Fortunately, six months after becoming unemployed fate intervened. Hutchens was sitting in a pub having lunch one day when he bumped into a buyer from a large company he had once tried selling packaging to in his former job. The buyer happened to mention that his company was having big packaging problems. Without thinking, Hutchens told him he didn’t work in the packaging industry any more and they parted company.
When Hutchens got home, however, he suddenly realised he might have missed a golden opportunity to get some work. So he called the buyer the next day and asked if he could have a look at his packaging operation. Hutchens suggested a few solutions to the company’s problems, and the buyer was so impressed he agreed to let Hutchens supply one of the company’s 30 packaging lines.
According to Hutchens, under the terms of his redundancy, he was banned from working in the packaging industry for a year. So to avoid trouble he bought his packaging from minor suppliers who wouldn’t recognise him.
Then he spent his redundancy pay of £25,000 plus £10,000 borrowed from his father buying cardboard packaging which he stored in the front room of his home. He ran a phone wire next door so his neighbour could answer the phone while Hutchens was out, and did so well that within three months he was supplying half the buyer’s packaging needs.
When his ban on working in the packaging industry expired, Hutchens started seeking orders elsewhere. Realising he needed someone with experience to help him, he persuaded a man who worked for his former employer to join him for a year with no salary in return for 25% of the company’s equity.
Though it had nothing to do with the internet, he called the company Online Packaging because he thought it was a name people felt familiar with. He said: “I would tell people they had probably heard of us and they would say, yes of course I have.”
Not everyone was in favour of his new venture, however. One day, one of Hutchens’s van drivers told him he was being followed. According to Hutchens, a private investigator was trying to find out who his customers and suppliers were. He had his suspicions about who had hired the private investigator and after a well-aimed inquiry the PI was called off.
“It was absolutely terrifying because they could have put us out of business in no time at all,” he said.
Online Packaging grew rapidly. But five years ago Hutchens realised the market was changing and that his company would have to change, too.
He explained: “At that point we were just another me-too supplier of bubble wrap and tape to stick up boxes. We just did exactly what everyone else did. But I noticed that the market was changing — people weren’t ordering today for delivery next week, they were ordering today for delivery tomorrow, or even this afternoon.”
He decided the solution was to start offering customers the option of handing over the entire management of their packaging needs. In return for a contract, his company would regularly check a customer’s stocks and automatically replenish them.
It worked a treat. The new way of working was not only more profitable, it locked customers into a contract and deterred them from taking their business elsewhere. The company now has 2,000 customers, and in 2004 sales were £7m.
Now 47, Hutchens thinks that the secret of his success has been the humility he discovered while he was unemployed.
He said: “I used to be the most arrogant, outspoken, self-righteous brat.

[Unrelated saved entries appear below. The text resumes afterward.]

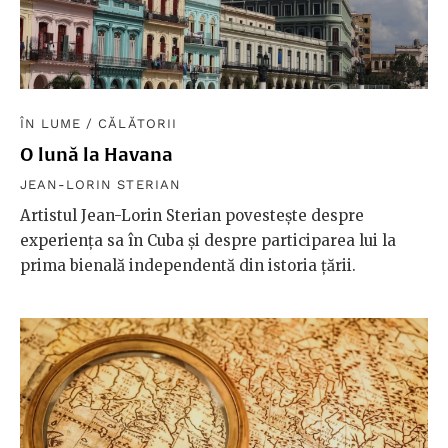
ÎN LUME
/
CĂLĂTORII
O lună la Havana
JEAN-LORIN STERIAN
Artistul Jean-Lorin Sterian povestește despre
experiența sa în Cuba și despre participarea lui la
prima bienală independentă din istoria țării.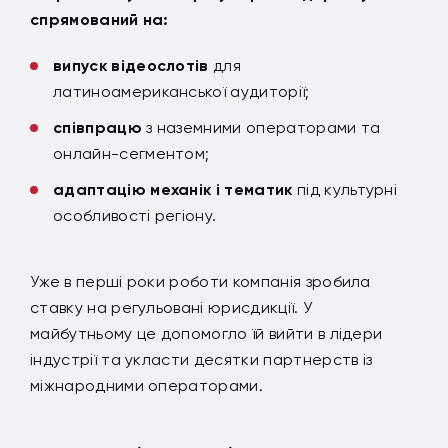
спрямований на:
випуск відеослотів
для
латиноамериканської аудиторії;
співпрацю
з наземними операторами та
онлайн-сегментом;
адаптацію механік і тематик
під культурні
особливості регіону.
Уже в перші роки роботи компанія зробила
ставку на регульовані юрисдикції. У
майбутньому це допомогло їй вийти в лідери
індустрії та укласти десятки партнерств із
міжнародними операторами.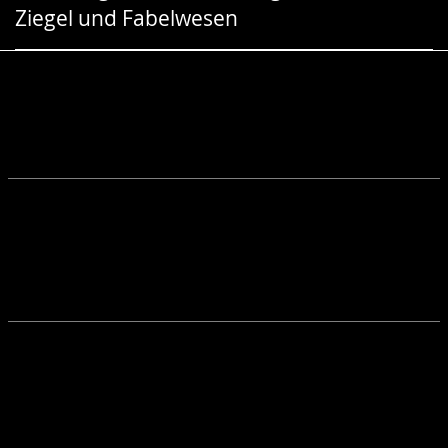
Ziegel und Fabelwesen
Gebärdensprache
wird
angezeigt.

I have fired more people than I’ve had hot dinners. But being made redundant is a very humbling experience. It made me view business and the people who worked in our business in quite a different light.”
He admits he is immensely proud of what he has achieved.
“When I started the business I thought that if I could earn enough money to pay the mortgage, I would have made it.
“But the money side of it is not what makes me proud, it is seeing the whole thing operating. I can stand in the warehouse and see all the trucks operating and think, this is amazing.”